Табуретка скрипнула, и словно издалека послышался голос Лакиндроша:
— Джон, ты небось думаешь, что у меня худое на уме?
И к Жаку:
— Жак, тебя, кажется, нелегко выбить из седла; надеюсь, ты хоть понял, что я ничего плохого не думал? Понимаю, цирк для тебя не цветок, что понюхал и выбросил.
— Я знаю, — ответил ему Жак, — что плохого вы мне не желаете…

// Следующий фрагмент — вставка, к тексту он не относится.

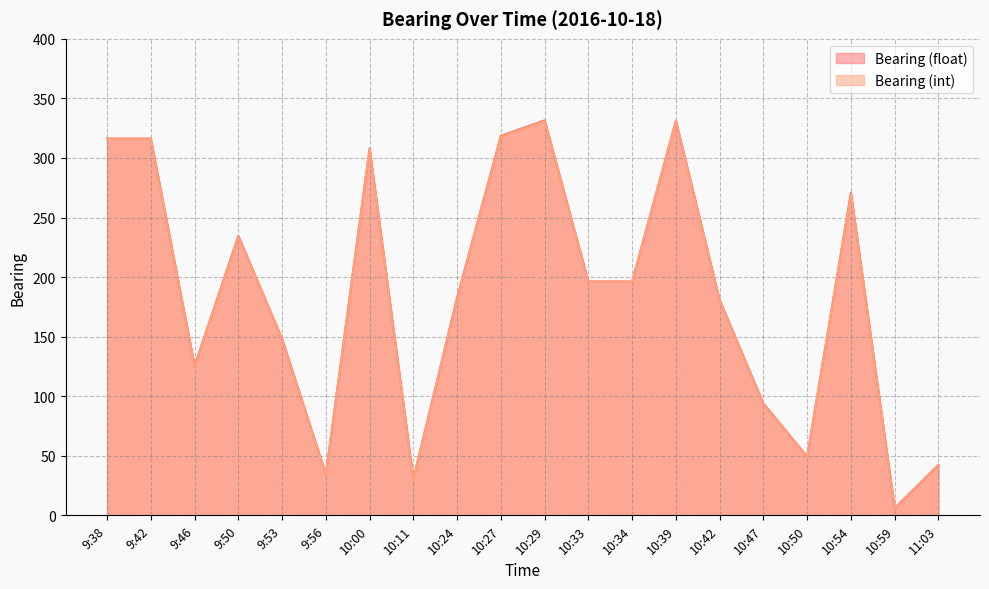

Reading left to right, what are all the values shown in this chart?

Bearing (float): 316.3	316.3	125.5	234.6	148.1	34.6	308.2	30.6	182.9	318.6	331.6	196.3	196.3	331.3	180.7	93.8	49.3	270.9	6.1	42.4
Bearing (int): 316.0	316.0	125.0	234.0	148.0	34.0	308.0	30.0	182.0	318.0	331.0	196.0	196.0	331.0	180.0	93.0	49.0	270.0	6.0	42.0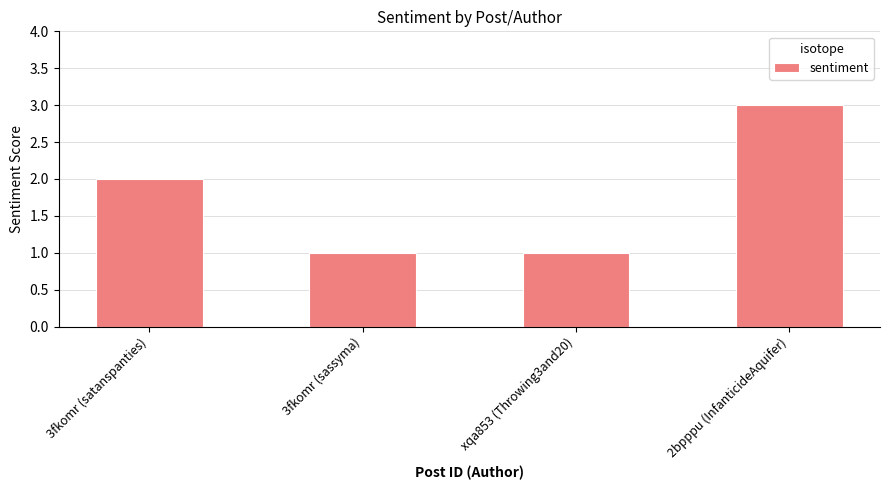

What is the sum of the values at 2bpppu (InfanticideAquifer) and 3fkomr (satanspanties)?

5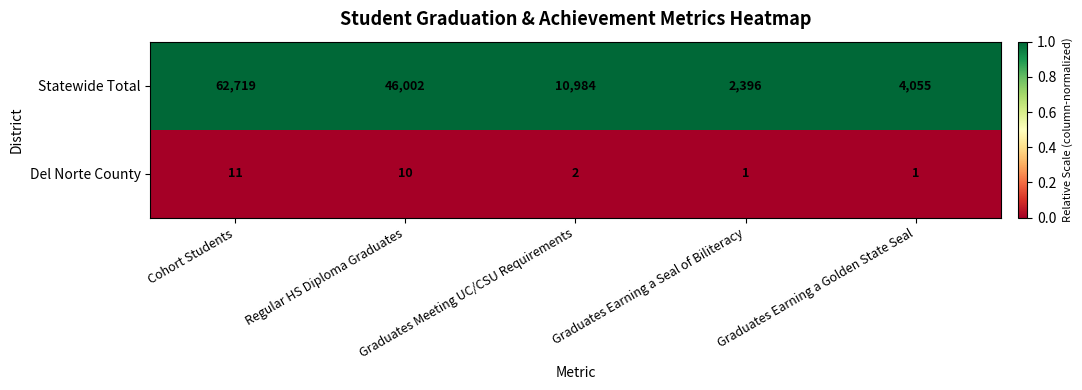

Rank the series by their maximum value, from lowest to highest.

Del Norte County, Statewide Total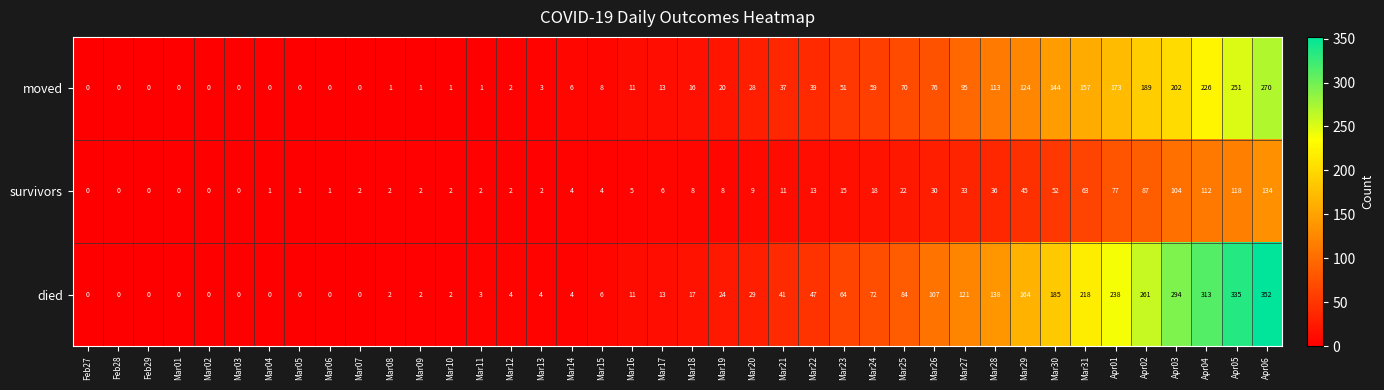

What is the difference between the highest and lowest values at Mar31?

155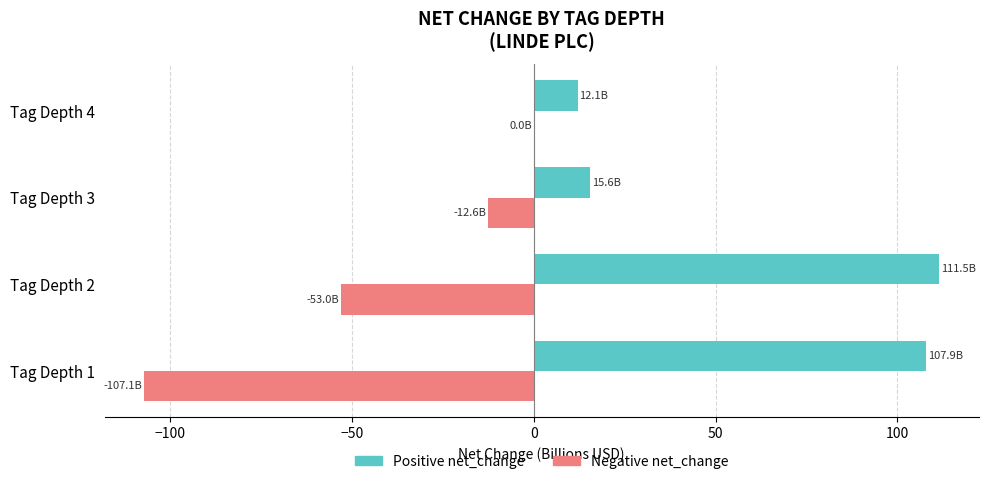

Between Tag Depth 2 and Tag Depth 4, which series saw the biggest shift?

Positive net_change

За такой ответ Лакиндрошу бы не полениться и сходить в лавку за бутылкой вина. Так, пожалуй, он и сделает. Но сюда придет завтра, и если только в этом парне есть искра божья, то уж как-нибудь поможет ему вернуться на манеж. Сам он, Лакиндрош, и будет режиссером первой программы клоунады Жака Альбро в Петрограде.

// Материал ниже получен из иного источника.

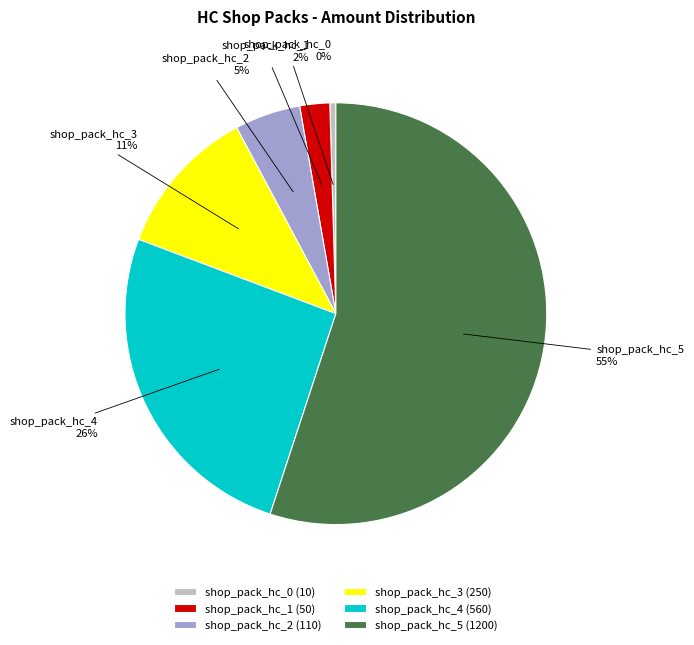

Which has a higher value, shop_pack_hc_1 or shop_pack_hc_3?

shop_pack_hc_3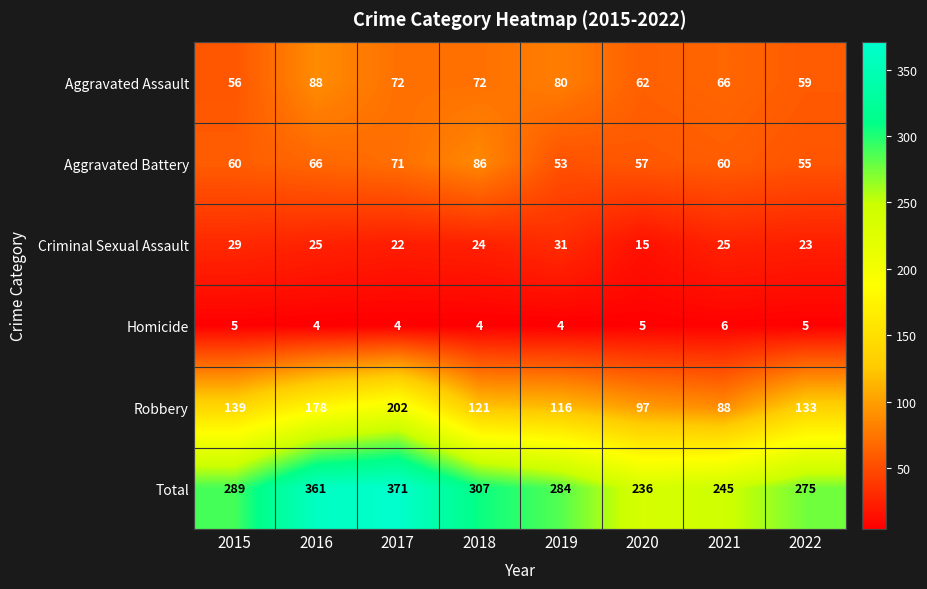

How many distinct data groups are displayed?

6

Цирк переполнен. В партере, как всегда, полно богато одетых дам и господ, на галерке — рабочие, солдаты, матросы.
Не успели униформисты расстелить ковер, как на манеж выбежал Жак Альбро. Его широкий рот не растянут в улыбке. Он серьезен. В левой руке у него коробка консервов. Выходит шпрехшталмейстер, объявляющий номера.
— Скажи мне, дорогой, — обращается к нему Жак, — чем Временное правительство отличается от этих консервов?
Шпрехшталмейстер в недоумении. Он поводит плечами, разводит руками и удивленно спрашивает у клоуна:
— Как можно сравнивать правительство с сардинами?
Жак достает из кармана нож, которым открывают консервы, и вонзает его в крышку. И вот наконец жестяная коробка открыта.
— Смотрите. Сардины без голов, но какой порядок! У господ же из Временного правительства головы на месте и никакого порядка…
Галерка покатывается со смеху. Кто-то кричит:
— Вон из цирка, большевистский агент!
Это голос из первых рядов. У бокового входа, возле пожарника с медной каской на голове, какой-то студент машет голубой шапочкой. Он требует, чтобы клоун отказался от своих слов и извинился перед публикой.
Галерка неистовствует.
— Тихо! — обращается Жак к публике. — Я и должен извиниться, так как между Временным правительством и сардинами есть еще одна разница… — Он подносит коробку к своему длинному носу из гуммозы и после небольшой паузы: — Ух, как хорошо пахнут…
Прощаясь со своими коллегами после представления, Жак по выражению их лиц понял, что «благородной» публике он пришелся не по вкусу и больше ему здесь делать нечего.
В Петрограде было еще два цирка и несколько балаганов. Номера, которые Жак демонстрировал, импресарио нравились, но, узнав, что у него нет клоунского костюма, хозяева отвечали ему отказом:
— Клоун без своего реквизита не клоун!
По шумным улицам столицы Жак направился к зданию, в котором помещался Петроградский Совет. Он добьется, чтобы его принял Чхеидзе[5], и все ему выложит…
В просторный кабинет Жак прошмыгнул так тихо и ловко, что Чхеидзе этого даже не заметил. Огромный стол на резных ножках был завален бумагами. Председатель углубился в чтение газет. Жак снова приоткрыл дверь и, хлопнув, закрыл ее. Чхеидзе вздрогнул и взглядом велел ему оставаться на месте у входа.
— Кто вас ко мне пустил?!
— Извините, я хотел у вас спросить, как вы относитесь к нам, артистам цирка?
— Что-о? — Чхеидзе поднялся со стула и, оглядываясь по сторонам, как бы высматривая, с кем посоветоваться — прогнать ли этого странного субъекта сразу же или вначале как следует его отчитать, воскликнул: — Вы, циркачи, во все времена бродили по свету, как цыгане. Вы свободны, как птицы. Чего же вам еще не хватает?
После такой отповеди ждать чего-либо хорошего не приходилось. Теперь Жак больше не смотрел на чернобородое лицо Чхеидзе, а разглядывал его поднятую руку, повисшую в воздухе.
— Меня не берут на работу только из-за того, что я не имею своего клоунского костюма.
— Вот как? — ив глазах Чхеидзе снова вспыхнул злой огонек. — А тебе небось хотелось, чтобы государство преподнесло тебе новенький костюм? Ты бы лучше записался добровольцем на фронт, а когда победим, подсчитаем, сколько у нас балаганщиков и есть ли нужда еще в одном комедианте…
— В газете, — Жак достал из нагрудного кармана «Окопную правду», — пишут: «Долой войну! Трудящиеся России и Германии — братья и убивать друг друга не должны». На какой же фронт вы меня посылаете?
Услышать такое в своем кабинете Чхеидзе не ожидал. Глаза его полыхнули гневным пламенем. Он вскочил с места и бросился к дверям. Но Жака и след простыл.